Perchè la storia è a metà tra documento e finzione, mette in scena la vita in un villaggio di pescatori sul lago facendosi vanto fin dai primi cartelli di aver usato tutte persone del luogo per le varie parti, indugia sui paesaggi e tiene in grande considerazione la natura con la quale gli uomini convivono. La trama gira intorno al postino del titolo, alla sua solitudine e al suo lavoro interrotto dal furto del motore della sua barca, senza quello può fare poco e intanto vede sfuggirgli tra le mani anche la possibilità di una nuova vita con una donna amata.

La scena in questione è quando il postino, ancora con la barca intera, porta il figlio della donna a cui fa la corte in una specie d'esplorazione. Al bambino dice che c'è una strega, una specie di spirito del lago e che glielo mostrerà. Si addentra così in una zona un po' più oscura e paludosa, al riparo dal resto in cui il silenzio e i rumori della natura ben si sposano con quel che si vede e non si vede. Il bambino è visibilmente impaurito dal racconto e da quel che teme possa accadere, una paura ancestrale e infantile che sembra realmente metterlo in relazione con il luogo fino a sfociare in un pianto indotto dal silenzio.
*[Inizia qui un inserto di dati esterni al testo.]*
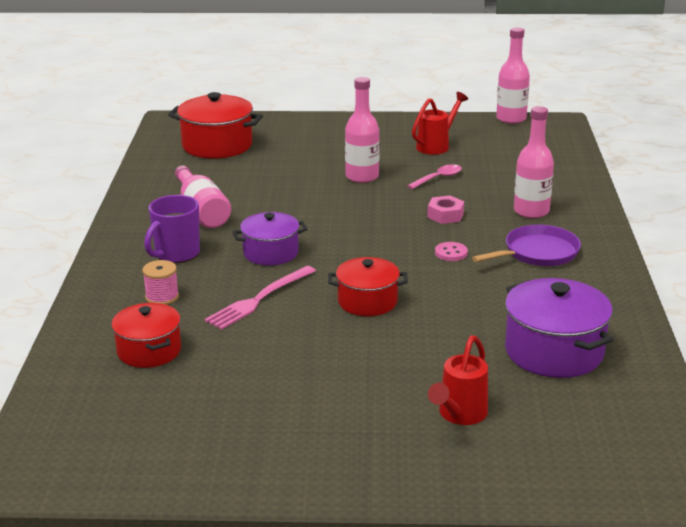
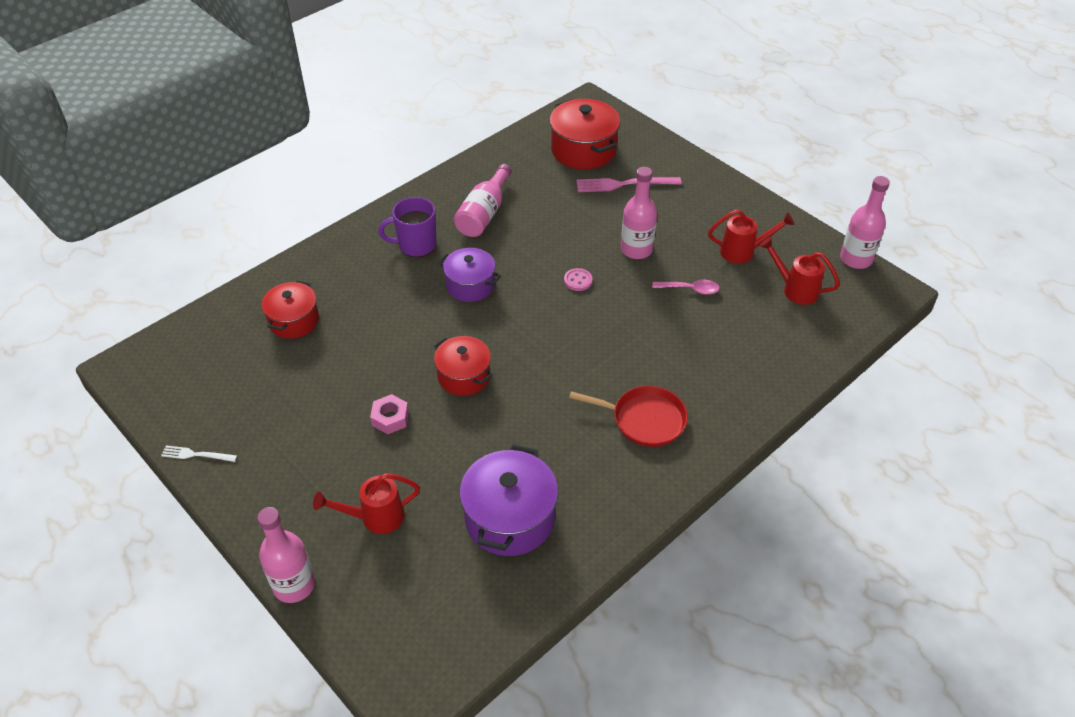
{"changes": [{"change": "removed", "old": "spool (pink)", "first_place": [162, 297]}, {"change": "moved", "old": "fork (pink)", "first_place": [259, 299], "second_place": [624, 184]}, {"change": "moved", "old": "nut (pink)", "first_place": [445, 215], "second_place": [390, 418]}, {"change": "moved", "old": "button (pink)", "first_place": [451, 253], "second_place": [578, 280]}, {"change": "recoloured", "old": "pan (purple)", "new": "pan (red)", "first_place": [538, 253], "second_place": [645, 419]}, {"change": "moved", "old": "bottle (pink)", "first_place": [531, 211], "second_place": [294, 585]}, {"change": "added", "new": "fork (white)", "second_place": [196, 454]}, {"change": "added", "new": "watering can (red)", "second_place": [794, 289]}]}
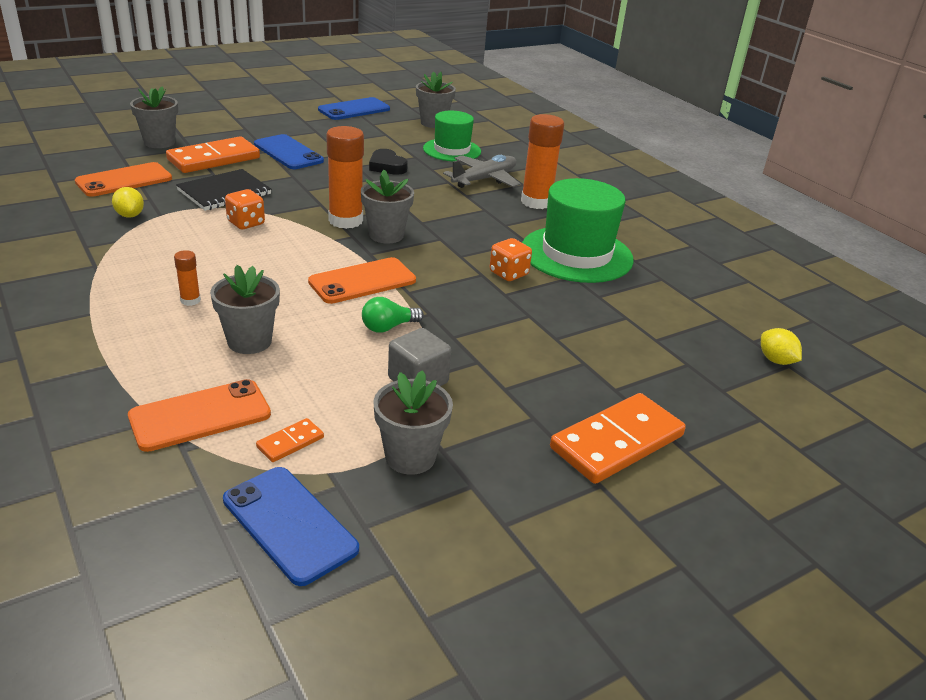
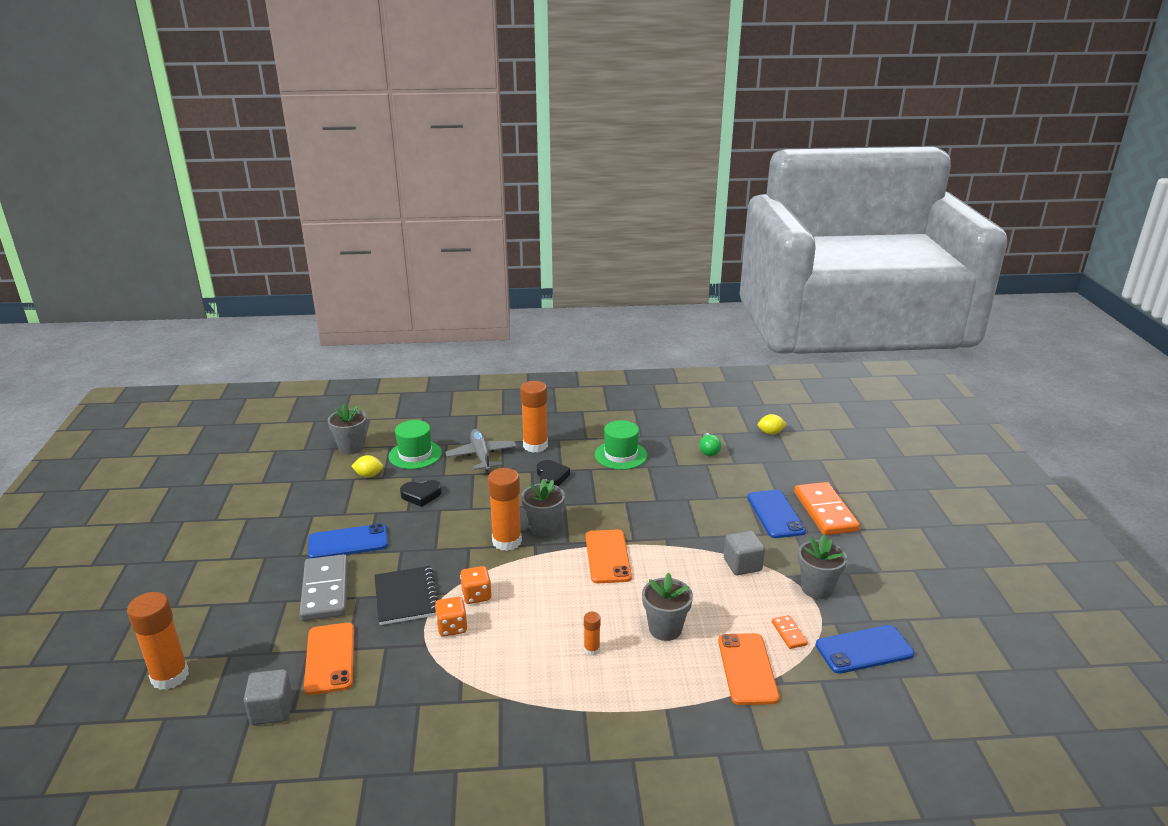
{"changes": [{"change": "moved", "old": "lemon (yellow)", "first_place": [130, 215], "second_place": [369, 475]}, {"change": "removed", "old": "flower pot (grey)", "first_place": [159, 142]}, {"change": "recoloured", "old": "domino (orange)", "new": "domino (grey)", "first_place": [214, 159], "second_place": [325, 590]}, {"change": "moved", "old": "phone (blue)", "first_place": [354, 109], "second_place": [775, 514]}, {"change": "moved", "old": "light bulb (green)", "first_place": [388, 327], "second_place": [708, 451]}, {"change": "moved", "old": "dice (orange)", "first_place": [508, 274], "second_place": [452, 627]}, {"change": "resized", "old": "hat (green)", "first_place": [576, 254], "second_place": [620, 455], "factor": 0.64}, {"change": "added", "new": "glue stick (orange)", "second_place": [170, 676]}, {"change": "added", "new": "cube (grey)", "second_place": [271, 710]}, {"change": "added", "new": "heart (black)", "second_place": [551, 477]}]}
É un momento contemplativo bellissimo, che spiega cosa doveva essere questo film e mette in scena la tradizione nel senso più ampio del termine (storie, miti e umanità).

Invece il resto del film è più un'accozzaglia di metafore (il razzo che decolla, la presenza di un gatto che in realtà vede solo il protagonista, le ciabatte inquadrate ogni giorno come dovessero suggerirci chissà cosa e via dicendo), un film realizzato seguendo il manuale del buon cinema d'autore che non riesce mai a farsi concreto. Ad un certo punto vediamo una masturbazione e stiamo per intuire una dimensione più carnale e viva ma di nuovo è solo un passaggio, niente di che.